L’inverse est plus dangereux. Augmenter le calibre ou neutraliser un réglage sans vérifier les conducteurs et l’équipement retire une couche de protection. Un disjoncteur peut aussi vieillir, subir de nombreux cycles thermiques ou être installé dans un panneau où la chaleur ambiante dépasse ses conditions prévues. Il mérite alors une évaluation, mais seulement après avoir confirmé ce que le circuit lui demande réellement.

Une dégradation de l’isolation ou un défaut à la terre

L’humidité, la contamination, les vibrations, l’âge et la chaleur dégradent l’isolation des câbles et des enroulements. Un défaut d’isolation ne produit pas toujours un court-circuit franc. Il peut apparaître lorsque la température monte, lorsqu’un câble vibre ou quand l’humidité change, puis disparaître temporairement après l’arrêt.

Un essai au mégohmmètre, effectué selon une méthode appropriée et avec l’équipement isolé comme requis, mesure la résistance d’isolation et aide à repérer une faiblesse avant la panne complète. Il ne remplace pas les mesures de courant et la thermographie. Chaque essai répond à une question différente : le courant indique la sollicitation, la thermographie révèle l’échauffement, et le mégohmmètre évalue l’état de l’isolant.

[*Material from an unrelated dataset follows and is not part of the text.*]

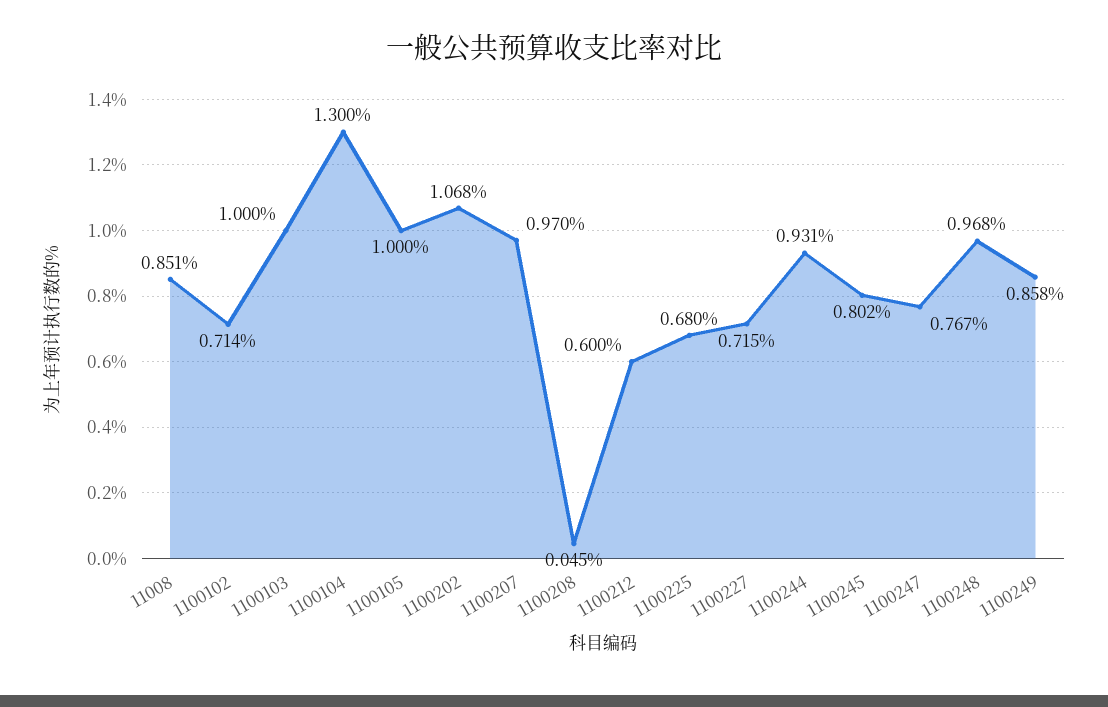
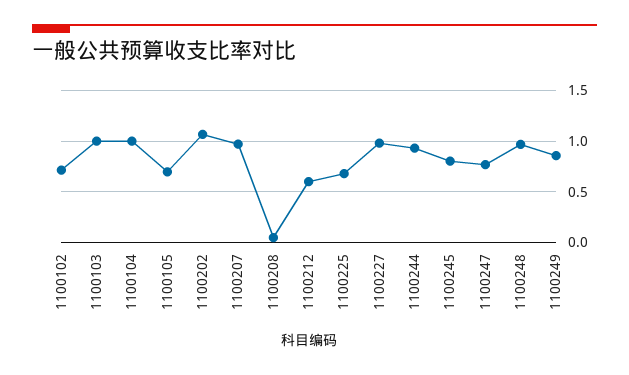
11008: 0.851 -> none
1100104: 1.3 -> 1
1100105: 1 -> 0.7
1100227: 0.715 -> 1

Comment isoler la cause sans multiplier les arrêts

La première étape consiste à documenter le déclenchement : heure, équipement en service, charge de production, état des variateurs ou démarreurs, température ambiante et délai avant l’ouverture. Ces données évitent de diagnostiquer un événement variable comme s’il était constant.

Ensuite, il faut comparer le courant de chaque phase sous la charge qui provoque le problème avec le courant nominal du moteur et les réglages de protection. Une différence significative entre phases oriente vers l’alimentation, les connexions ou le moteur. Trois courants élevés et relativement équilibrés orientent plus souvent vers une surcharge mécanique ou un mauvais dimensionnement.

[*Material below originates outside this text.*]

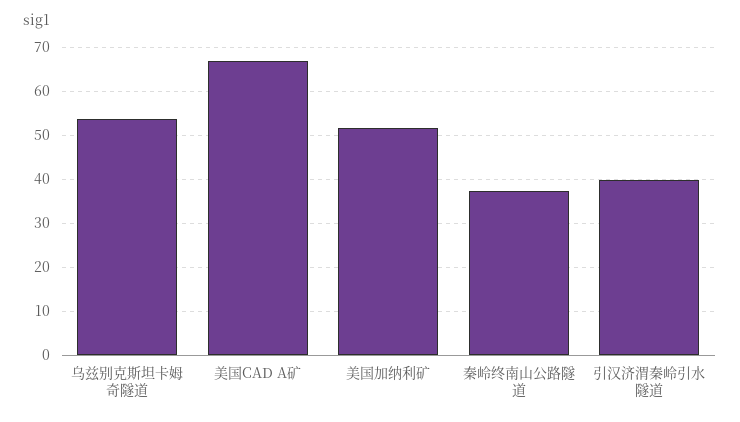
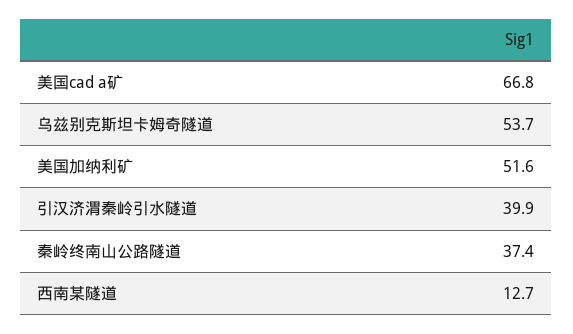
西南某隧道: none -> 12.7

L’inspection doit se poursuivre par une vérification ciblée du tableau, des bornes, du contacteur, des câbles et du moteur. La thermographie sous charge permet de repérer les échauffements anormaux. L’analyse des vibrations complète l’enquête lorsqu’un actif rotatif est concerné, car elle met en évidence les roulements endommagés, le désalignement, le déséquilibre et d’autres efforts mécaniques qui augmentent la demande électrique.

Il faut aussi tenir compte du profil d’exploitation. Un moteur qui fonctionne correctement à 60 % de capacité peut déclencher à 90 % seulement lorsque la production augmente, que les filtres s’encrassent ou que la température ambiante grimpe. Dans ce contexte, remplacer une pièce peut corriger le symptôme sans empêcher le retour du problème à la prochaine pointe de charge.

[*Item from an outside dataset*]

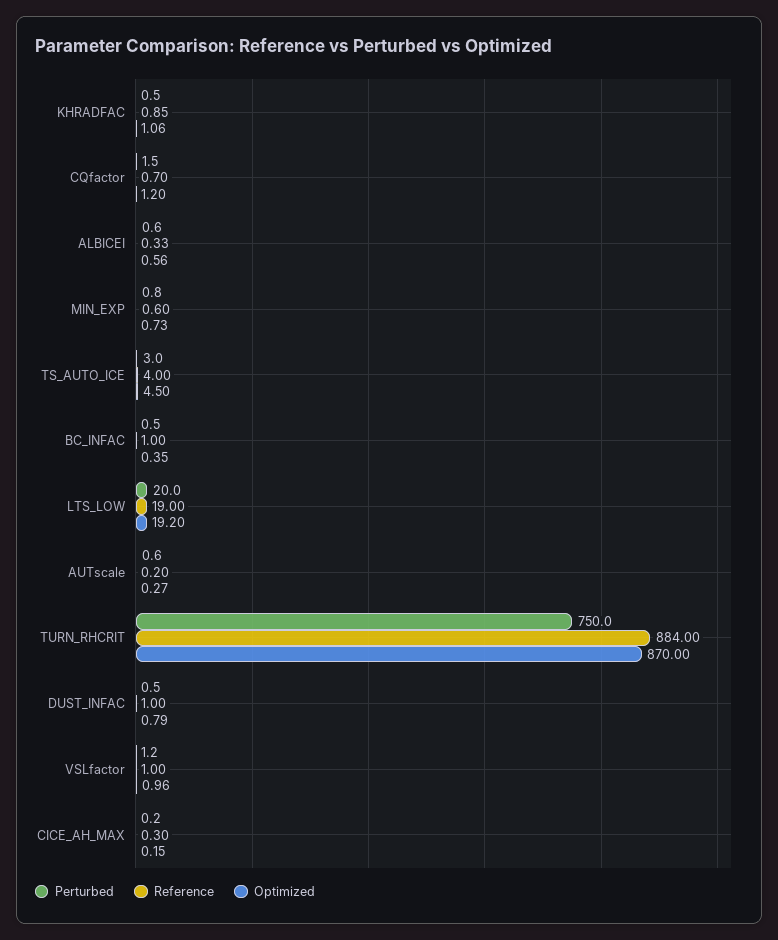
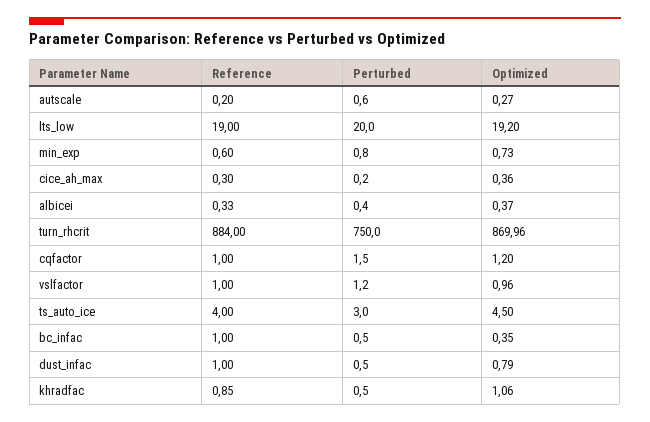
Reference, CQfactor: 0.7 -> 1
Perturbed, ALBICEI: 0.6 -> 0.4
Optimized, ALBICEI: 0.56 -> 0.37
Optimized, TURN_RHCRIT: 870 -> 869.96
Optimized, CICE_AH_MAX: 0.15 -> 0.36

Les corrections à prioriser

La bonne correction dépend du mécanisme confirmé. Un raccordement défectueux exige une remise en état avec le couple de serrage approprié et une vérification des dommages thermiques. Un défaut de roulement, de désalignement ou de déséquilibre demande une intervention mécanique, suivie d’une validation des vibrations et du courant. Un problème d’isolation peut exiger le séchage, le remplacement d’un câble, la réparation du moteur ou une décision planifiée de remise à niveau.

Si la charge est légitime mais excède les capacités de l’installation, la solution peut inclure une révision de l’équipement entraîné, du moteur, des conducteurs, du démarreur et de la protection. Cette analyse doit respecter les exigences électriques applicables et les recommandations du fabricant. Le disjoncteur ne doit jamais devenir la variable qu’on ajuste pour accommoder un problème non diagnostiqué.

Pour les actifs critiques, la prévention est moins coûteuse que les arrêts répétés. Une surveillance périodique par thermographie, analyse de vibrations et essais d’isolation permet de voir les dérives avant que le disjoncteur ne soit forcé d’interrompre la production. MPI Maintenance peut réunir ces lectures terrain pour relier le symptôme électrique à son origine mécanique ou électrique, puis guider l’équipe vers une correction priorisée.

Un disjoncteur qui déclenche sous charge protège peut-être déjà votre installation d’un dommage plus grave. Traitez cet événement comme une occasion de mesurer, comparer et corriger pendant que la défaillance est encore contrôlable.